APPROXIMATIONS

MS14-034 TRANSPARENT DRAWING

Ideas require mental images. If you don’t have the former, you don’t have the latter. But what are these ideas in our mind? How exact are they? How real are they?

They are best described as models. Models, as we know are not the whole ball of wax. Models are mere simplified approximations. A model is some type of abstraction of the reality in the physical world. If the object were not a model, then it would be the real thing.

What falls on our eye are simply 2D shapes and colors. The mechanics of our visual input is, indeed, flat. Light waves fall on our retinas, and the flat shapes and colors are then electrically transmitted to the brain.

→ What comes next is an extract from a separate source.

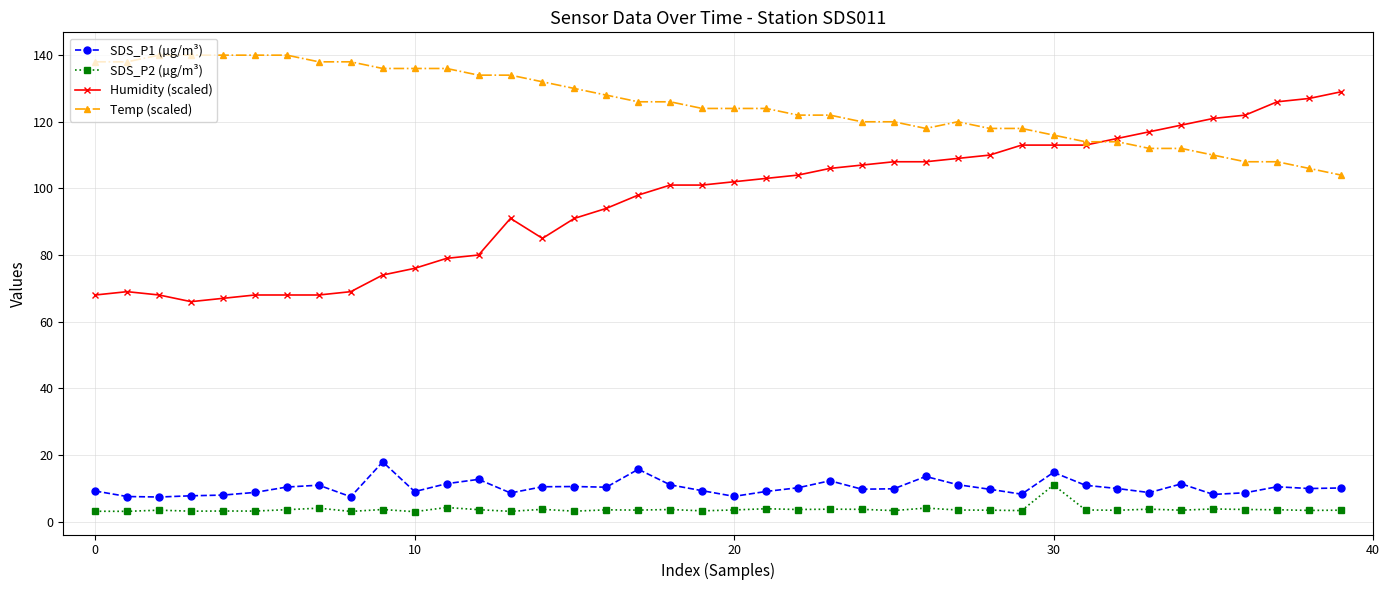

True or false: SDS_P2 (µg/m³) and SDS_P1 (µg/m³) intersect in this chart.

False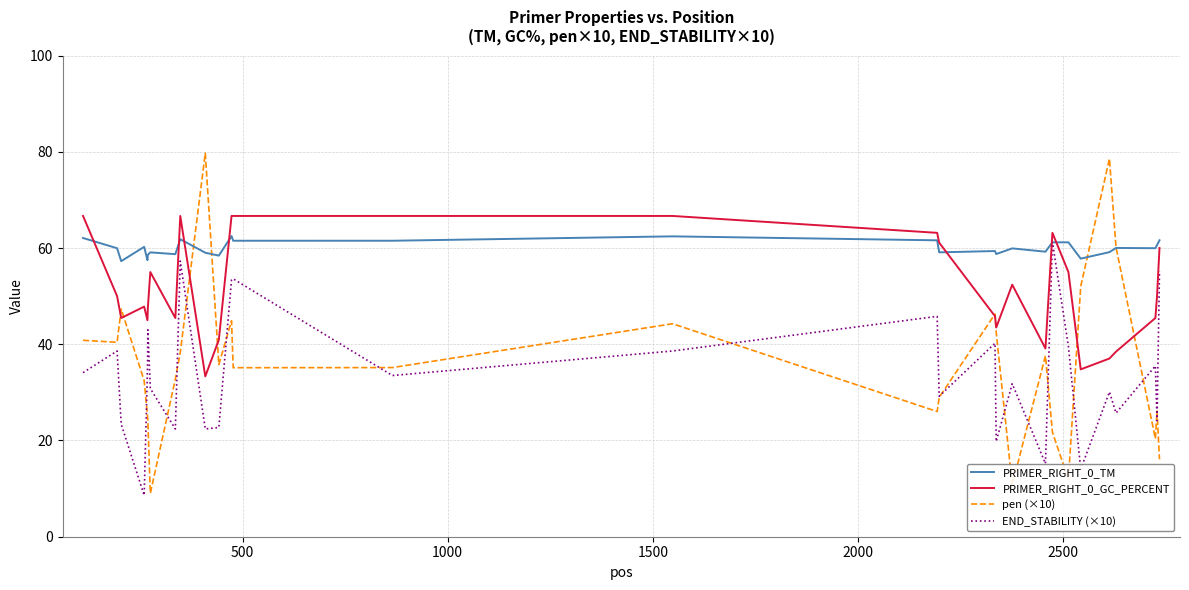

What is the smallest value displayed?

8.6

The understanding of our 3D physical world happens in our nervous systems. It is our nervous systems that allows us to understand the forces that act in the physical world. It is the nervous system in which our mental images are formed and models created.  And any drawing springs directly from the models in your mind.

Yet despite these approximations and inaccuracies, the sheer muddle of the written language is far higher. Our awareness of these approximations will only help you to find ways to work toward decreasing your mental approximations. This, I think, should be our goal, with just about any endeavor that we engage in.  In this scenario, our drawings have better fidelity with the image in your head.

We are lucky, though, that our output is drawings. And these drawings are the closest approximation to our vital mental images.